Data modeling has been having a tough time as the IT industry has pivoted to big data. With big data’s external sourcing and so-called unstructured form, data models seemed less relevant. In the new NoSQL world, data modelers struggled to apply tools and techniques grounded in a relational database mindset.
Schema-on-read is the antithesis of data models’ diligent analysis and structuring performed long before the first field was committed to disk. Even in the relational world, speed and agility of delivery have undercut the role of the traditional data modeler.
The Value of Modeling
This hiatus in modeling thought and application has been most unfortunate. What is data modeling other than a search for and exploration of meaning in information? In an environment where data is coming into enterprises from more diverse and ill-defined sources, in ever-greater volumes, and at higher speed, understanding its meaning and deciphering its structure is of the utmost importance.
Data scientists complain they spend 80 percent of their time preparing data for analysis. Their plight has led to the emergence of data wrangling and structure discovery tools. However, despite their value in “munging” data, most lack the theoretical foundation that was incorporated in entity-relationship (ER) data modeling as far back as Peter Chen’s 1976 seminal paper, “The Entity-Relationship Model — Toward a Unified View of Data.”
Data is a representation of the real world, and it is from that real world that an understanding of all data must emerge.

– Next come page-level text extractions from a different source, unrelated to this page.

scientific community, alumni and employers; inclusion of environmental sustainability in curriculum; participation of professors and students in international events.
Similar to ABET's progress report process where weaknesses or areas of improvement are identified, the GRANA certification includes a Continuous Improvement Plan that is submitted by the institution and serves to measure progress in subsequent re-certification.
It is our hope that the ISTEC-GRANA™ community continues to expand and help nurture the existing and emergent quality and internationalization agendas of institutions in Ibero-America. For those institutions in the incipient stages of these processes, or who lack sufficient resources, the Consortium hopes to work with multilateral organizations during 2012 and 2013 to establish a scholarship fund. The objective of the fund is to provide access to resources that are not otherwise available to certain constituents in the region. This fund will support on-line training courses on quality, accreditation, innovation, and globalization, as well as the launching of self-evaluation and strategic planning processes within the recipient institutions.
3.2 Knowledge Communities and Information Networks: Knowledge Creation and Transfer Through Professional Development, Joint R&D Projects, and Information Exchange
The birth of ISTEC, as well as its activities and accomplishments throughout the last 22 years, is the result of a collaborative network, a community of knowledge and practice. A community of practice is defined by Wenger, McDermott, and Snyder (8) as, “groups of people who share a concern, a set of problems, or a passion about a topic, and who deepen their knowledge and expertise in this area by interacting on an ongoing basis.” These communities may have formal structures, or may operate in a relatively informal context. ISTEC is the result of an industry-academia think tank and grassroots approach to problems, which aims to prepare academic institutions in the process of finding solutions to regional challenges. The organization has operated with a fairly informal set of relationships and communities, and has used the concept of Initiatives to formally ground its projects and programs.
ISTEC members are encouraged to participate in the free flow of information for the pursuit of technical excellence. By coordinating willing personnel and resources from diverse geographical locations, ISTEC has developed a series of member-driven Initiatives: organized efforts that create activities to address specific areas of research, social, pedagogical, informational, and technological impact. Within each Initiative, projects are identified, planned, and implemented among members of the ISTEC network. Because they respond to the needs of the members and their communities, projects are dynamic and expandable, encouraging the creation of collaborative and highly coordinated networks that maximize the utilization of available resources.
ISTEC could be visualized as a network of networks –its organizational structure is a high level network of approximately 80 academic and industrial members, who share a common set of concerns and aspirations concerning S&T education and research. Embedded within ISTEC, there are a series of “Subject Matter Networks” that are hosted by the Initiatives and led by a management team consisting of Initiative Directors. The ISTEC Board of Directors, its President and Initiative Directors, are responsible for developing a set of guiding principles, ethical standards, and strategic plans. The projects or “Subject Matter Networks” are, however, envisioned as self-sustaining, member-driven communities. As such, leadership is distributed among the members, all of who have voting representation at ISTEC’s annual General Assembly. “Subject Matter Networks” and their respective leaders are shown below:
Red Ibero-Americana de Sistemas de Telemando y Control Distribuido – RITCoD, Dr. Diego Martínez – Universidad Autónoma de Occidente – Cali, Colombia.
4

How that can happen is the subject of Thomas Frisendal’s new book Graph Data Modeling for NoSQL and SQL. Starting from the psychological premise that data modeling is the exploration and discovery of meaning and structure and thus requires a largely visual approach, he notes that traditional models look too much like relational tables. They are engineering artifacts closer to physical database design than to the maps of meaning a business person could understand and use creatively.
Frisendal is reiterating an older concept: a multilevel architecture for data modeling. Although I discussed five levels in Data Warehouse — from Architecture to Implementation in 1997, he opts for a simpler three-level approach — conceptual, logical, and physical — and proposes that new representations are needed at the top two levels.